After being bought by larger companies, both Solid Cactus and Pepperjam continue to operate in Luzerne County and employ local people.
By Ron Bartizekrbartizek@timesleader.com
Business & Consumer / City Editor
KINGSTON TWP. – The news that Internet marketing services provider Pepperjam has been acquired by the larger GSI Commerce Inc. followed by only months the sale of Solid Cactus to Jacksonville, Fla.-based Web.com. While takeovers can raise fears of shrinking employment or worse, that hasn’t been the case since that deal was announced in April.
“Our concept of integration is making sure we take care of the people who have joined us,” said Web.com chief executive David L. Brown on Wednesday. That means making sure each of the company’s units has the resources it needs and finding ways to share knowledge and experience.
Already the company has “paired up” Solid Cactus with another recent acquisition and together they developed new software used throughout Web.com. The Solid Cactus staff also has been teamed with a search engine optimization group in Scottsdale, Ariz., resulting in more effective marketing tools.
“Our board is pleased with the progress we’ve already made. They met or exceeded our expectations,” Brown said.
Solid Cactus holds a niche as the largest builder of online stores based on the popular Yahoo! development platform, and Brown said Web.com management decided last year to stake out a bigger position in online retailing.
“That’s why we made that acquisition,” Brown said. “We got some … knowledge we needed.”
That focus should result in employment growth at Solid Cactus, Brown said, but he was careful not to promise too much.
“I think you will see growth,” he said. But “we move carefully and slowly. We’ve already added a number of people in the call center there.”
About 800 people work for Web.com. At the time of the acquisition Solid Cactus employed about 125.

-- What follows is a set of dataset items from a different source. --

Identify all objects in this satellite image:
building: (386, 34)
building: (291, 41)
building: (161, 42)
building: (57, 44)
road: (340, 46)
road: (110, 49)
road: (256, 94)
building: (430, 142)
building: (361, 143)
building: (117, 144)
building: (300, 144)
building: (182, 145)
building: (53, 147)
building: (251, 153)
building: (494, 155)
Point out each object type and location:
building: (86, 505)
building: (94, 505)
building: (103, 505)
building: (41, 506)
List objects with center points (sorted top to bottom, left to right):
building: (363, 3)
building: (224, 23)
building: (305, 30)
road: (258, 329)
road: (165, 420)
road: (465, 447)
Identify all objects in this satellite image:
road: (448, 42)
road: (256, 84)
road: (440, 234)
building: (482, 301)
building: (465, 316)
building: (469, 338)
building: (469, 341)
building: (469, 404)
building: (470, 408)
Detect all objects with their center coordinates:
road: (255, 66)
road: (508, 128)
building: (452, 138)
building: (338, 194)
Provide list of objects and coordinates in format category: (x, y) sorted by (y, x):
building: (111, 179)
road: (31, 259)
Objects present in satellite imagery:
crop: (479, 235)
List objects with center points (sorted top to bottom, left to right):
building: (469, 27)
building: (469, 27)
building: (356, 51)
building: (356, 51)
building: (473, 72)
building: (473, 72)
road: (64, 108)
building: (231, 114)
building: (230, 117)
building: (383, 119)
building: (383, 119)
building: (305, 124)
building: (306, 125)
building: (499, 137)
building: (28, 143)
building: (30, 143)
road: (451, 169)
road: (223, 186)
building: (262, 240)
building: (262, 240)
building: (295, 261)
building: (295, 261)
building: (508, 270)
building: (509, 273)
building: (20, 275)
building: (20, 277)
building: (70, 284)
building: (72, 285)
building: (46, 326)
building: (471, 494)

“The Internet is becoming the marketing tool of choice,” Brown said, and retailers who cut other forms of advertising have tended to maintain their online presence through the recession. That gives him confidence Web.com can grow “even in the face of a sour economy.”
Web.com reported $26.5 million in revenue during its second fiscal quarter that ended June 30, down 14.5 percent from the same period in 2008. “We believe that our revenue will grow by the end of 2009,” Brown said during an Aug. 4 conference call with securities analysts.
More rapid growth will occur in 2010, Brown predicted on Wednesday, as new e-commerce products are rolled out.
Solid Cactus founders Scott Sanfilippo and Joe Palko continue with the company. “Both of them have very, very critical roles,” Brown said, as do other key managers and employees. “We’re counting on them to continue to perform. We need them to be with us.”
Kevin Carney, Web.com’s chief financial officer, said during the conference call that the terms for acquiring Solid Cactus included a $3.3 million cash payment and the assumption of $1 million in liabilities. Brown said there were other costs, including stock grants and options.
“It’s complicated,” Brown said, and complete details will not be released because the deal was too small to have a “material effect” on the company’s financial position.